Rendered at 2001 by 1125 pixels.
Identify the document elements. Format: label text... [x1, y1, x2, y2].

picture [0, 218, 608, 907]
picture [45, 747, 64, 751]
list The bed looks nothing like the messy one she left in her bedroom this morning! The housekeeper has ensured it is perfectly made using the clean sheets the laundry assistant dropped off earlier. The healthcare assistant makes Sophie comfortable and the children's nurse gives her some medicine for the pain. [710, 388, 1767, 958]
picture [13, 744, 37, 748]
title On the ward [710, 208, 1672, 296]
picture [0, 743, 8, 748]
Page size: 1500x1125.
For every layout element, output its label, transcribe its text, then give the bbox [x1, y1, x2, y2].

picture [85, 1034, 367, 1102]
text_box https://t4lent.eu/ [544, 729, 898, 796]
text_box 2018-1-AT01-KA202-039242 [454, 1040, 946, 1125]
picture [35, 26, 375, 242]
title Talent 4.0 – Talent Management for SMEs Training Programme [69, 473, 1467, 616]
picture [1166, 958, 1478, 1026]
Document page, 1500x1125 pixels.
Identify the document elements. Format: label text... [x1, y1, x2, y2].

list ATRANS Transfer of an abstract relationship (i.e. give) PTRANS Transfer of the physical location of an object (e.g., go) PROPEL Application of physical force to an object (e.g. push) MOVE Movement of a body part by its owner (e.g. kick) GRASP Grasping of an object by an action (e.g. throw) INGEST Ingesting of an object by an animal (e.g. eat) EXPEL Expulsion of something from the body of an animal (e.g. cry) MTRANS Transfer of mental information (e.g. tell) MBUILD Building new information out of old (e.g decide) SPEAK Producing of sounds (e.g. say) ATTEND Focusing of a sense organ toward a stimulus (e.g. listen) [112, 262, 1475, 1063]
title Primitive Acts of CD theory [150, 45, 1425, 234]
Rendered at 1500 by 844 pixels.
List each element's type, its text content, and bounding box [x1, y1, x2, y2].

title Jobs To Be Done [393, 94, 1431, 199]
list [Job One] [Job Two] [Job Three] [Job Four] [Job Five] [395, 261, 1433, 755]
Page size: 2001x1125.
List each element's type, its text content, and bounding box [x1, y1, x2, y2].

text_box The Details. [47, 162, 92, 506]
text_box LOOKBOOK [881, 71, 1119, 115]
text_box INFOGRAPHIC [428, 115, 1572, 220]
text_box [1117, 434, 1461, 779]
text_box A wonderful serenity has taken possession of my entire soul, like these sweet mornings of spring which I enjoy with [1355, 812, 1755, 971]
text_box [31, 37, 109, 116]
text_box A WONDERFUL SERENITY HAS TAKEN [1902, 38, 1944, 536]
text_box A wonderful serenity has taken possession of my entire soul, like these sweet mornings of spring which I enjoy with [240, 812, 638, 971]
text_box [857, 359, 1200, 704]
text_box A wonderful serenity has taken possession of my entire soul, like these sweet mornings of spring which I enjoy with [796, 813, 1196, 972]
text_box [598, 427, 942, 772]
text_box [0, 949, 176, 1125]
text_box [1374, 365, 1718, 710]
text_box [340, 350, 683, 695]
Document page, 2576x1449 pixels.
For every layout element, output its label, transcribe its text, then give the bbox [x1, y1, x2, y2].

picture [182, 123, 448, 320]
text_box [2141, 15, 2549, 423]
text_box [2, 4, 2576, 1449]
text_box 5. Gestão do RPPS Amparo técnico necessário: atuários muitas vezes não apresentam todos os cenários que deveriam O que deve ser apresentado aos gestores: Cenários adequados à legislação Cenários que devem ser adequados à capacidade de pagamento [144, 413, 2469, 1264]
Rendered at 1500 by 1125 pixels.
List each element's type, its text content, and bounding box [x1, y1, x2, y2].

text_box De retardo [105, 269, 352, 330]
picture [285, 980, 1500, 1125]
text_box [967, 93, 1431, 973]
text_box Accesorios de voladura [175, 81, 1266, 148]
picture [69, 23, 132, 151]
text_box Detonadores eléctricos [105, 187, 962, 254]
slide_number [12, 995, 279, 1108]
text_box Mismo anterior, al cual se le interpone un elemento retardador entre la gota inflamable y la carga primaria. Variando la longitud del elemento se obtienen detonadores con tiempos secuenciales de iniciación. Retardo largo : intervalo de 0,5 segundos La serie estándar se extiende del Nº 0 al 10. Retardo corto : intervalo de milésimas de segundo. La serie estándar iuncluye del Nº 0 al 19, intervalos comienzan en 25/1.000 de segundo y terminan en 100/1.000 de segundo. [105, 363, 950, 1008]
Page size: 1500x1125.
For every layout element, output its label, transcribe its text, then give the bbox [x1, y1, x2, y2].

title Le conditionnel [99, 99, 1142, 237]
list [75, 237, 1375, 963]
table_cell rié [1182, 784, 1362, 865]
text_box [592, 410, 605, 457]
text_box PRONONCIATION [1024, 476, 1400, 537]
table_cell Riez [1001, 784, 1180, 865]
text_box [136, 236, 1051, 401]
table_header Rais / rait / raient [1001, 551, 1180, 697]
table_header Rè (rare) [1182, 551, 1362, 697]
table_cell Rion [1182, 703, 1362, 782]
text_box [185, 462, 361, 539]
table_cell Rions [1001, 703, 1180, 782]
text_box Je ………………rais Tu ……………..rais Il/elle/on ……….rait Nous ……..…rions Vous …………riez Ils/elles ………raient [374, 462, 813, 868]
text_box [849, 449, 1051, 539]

******

* **Problem requirements**:
What you return must match the data line for line.

* **Task solution**:
Rendered at 2001 by 1125 pixels.
Identify the document elements. Format: label text... [x1, y1, x2, y2].

picture [0, 218, 608, 907]
picture [45, 747, 64, 751]
list The bed looks nothing like the messy one she left in her bedroom this morning! The housekeeper has ensured it is perfectly made using the clean sheets the laundry assistant dropped off earlier. The healthcare assistant makes Sophie comfortable and the children's nurse gives her some medicine for the pain. [710, 388, 1767, 958]
picture [13, 744, 37, 748]
title On the ward [710, 208, 1672, 296]
picture [0, 743, 8, 748]
Page size: 1500x1125.
For every layout element, output its label, transcribe its text, then give the bbox [x1, y1, x2, y2].

picture [85, 1034, 367, 1102]
text_box https://t4lent.eu/ [544, 729, 898, 796]
text_box 2018-1-AT01-KA202-039242 [454, 1040, 946, 1125]
picture [35, 26, 375, 242]
title Talent 4.0 – Talent Management for SMEs Training Programme [69, 473, 1467, 616]
picture [1166, 958, 1478, 1026]
Document page, 1500x1125 pixels.
Identify the document elements. Format: label text... [x1, y1, x2, y2].

list ATRANS Transfer of an abstract relationship (i.e. give) PTRANS Transfer of the physical location of an object (e.g., go) PROPEL Application of physical force to an object (e.g. push) MOVE Movement of a body part by its owner (e.g. kick) GRASP Grasping of an object by an action (e.g. throw) INGEST Ingesting of an object by an animal (e.g. eat) EXPEL Expulsion of something from the body of an animal (e.g. cry) MTRANS Transfer of mental information (e.g. tell) MBUILD Building new information out of old (e.g decide) SPEAK Producing of sounds (e.g. say) ATTEND Focusing of a sense organ toward a stimulus (e.g. listen) [112, 262, 1475, 1063]
title Primitive Acts of CD theory [150, 45, 1425, 234]
Rendered at 1500 by 844 pixels.
List each element's type, its text content, and bounding box [x1, y1, x2, y2].

title Jobs To Be Done [393, 94, 1431, 199]
list [Job One] [Job Two] [Job Three] [Job Four] [Job Five] [395, 261, 1433, 755]
Page size: 2001x1125.
List each element's type, its text content, and bounding box [x1, y1, x2, y2].

text_box The Details. [47, 162, 92, 506]
text_box LOOKBOOK [881, 71, 1119, 115]
text_box INFOGRAPHIC [428, 115, 1572, 220]
text_box [1117, 434, 1461, 779]
text_box A wonderful serenity has taken possession of my entire soul, like these sweet mornings of spring which I enjoy with [1355, 812, 1755, 971]
text_box [31, 37, 109, 116]
text_box A WONDERFUL SERENITY HAS TAKEN [1902, 38, 1944, 536]
text_box A wonderful serenity has taken possession of my entire soul, like these sweet mornings of spring which I enjoy with [240, 812, 638, 971]
text_box [857, 359, 1200, 704]
text_box A wonderful serenity has taken possession of my entire soul, like these sweet mornings of spring which I enjoy with [796, 813, 1196, 972]
text_box [598, 427, 942, 772]
text_box [0, 949, 176, 1125]
text_box [1374, 365, 1718, 710]
text_box [340, 350, 683, 695]
Document page, 2576x1449 pixels.
For every layout element, output its label, transcribe its text, then give the bbox [x1, y1, x2, y2].

picture [182, 123, 448, 320]
text_box [2141, 15, 2549, 423]
text_box [2, 4, 2576, 1449]
text_box 5. Gestão do RPPS Amparo técnico necessário: atuários muitas vezes não apresentam todos os cenários que deveriam O que deve ser apresentado aos gestores: Cenários adequados à legislação Cenários que devem ser adequados à capacidade de pagamento [144, 413, 2469, 1264]
Rendered at 1500 by 1125 pixels.
List each element's type, its text content, and bounding box [x1, y1, x2, y2].

text_box De retardo [105, 269, 352, 330]
picture [285, 980, 1500, 1125]
text_box [967, 93, 1431, 973]
text_box Accesorios de voladura [175, 81, 1266, 148]
picture [69, 23, 132, 151]
text_box Detonadores eléctricos [105, 187, 962, 254]
slide_number [12, 995, 279, 1108]
text_box Mismo anterior, al cual se le interpone un elemento retardador entre la gota inflamable y la carga primaria. Variando la longitud del elemento se obtienen detonadores con tiempos secuenciales de iniciación. Retardo largo : intervalo de 0,5 segundos La serie estándar se extiende del Nº 0 al 10. Retardo corto : intervalo de milésimas de segundo. La serie estándar iuncluye del Nº 0 al 19, intervalos comienzan en 25/1.000 de segundo y terminan en 100/1.000 de segundo. [105, 363, 950, 1008]
Page size: 1500x1125.
For every layout element, output its label, transcribe its text, then give the bbox [x1, y1, x2, y2].

title Le conditionnel [99, 99, 1142, 237]
list [75, 237, 1375, 963]
table_cell rié [1182, 784, 1362, 865]
text_box [592, 410, 605, 457]
text_box PRONONCIATION [1024, 476, 1400, 537]
table_cell Riez [1001, 784, 1180, 865]
text_box [136, 236, 1051, 401]
table_header Rais / rait / raient [1001, 551, 1180, 697]
table_header Rè (rare) [1182, 551, 1362, 697]
table_cell Rion [1182, 703, 1362, 782]
text_box [185, 462, 361, 539]
table_cell Rions [1001, 703, 1180, 782]
text_box Je ………………rais Tu ……………..rais Il/elle/on ……….rait Nous ……..…rions Vous …………riez Ils/elles ………raient [374, 462, 813, 868]
text_box [849, 449, 1051, 539]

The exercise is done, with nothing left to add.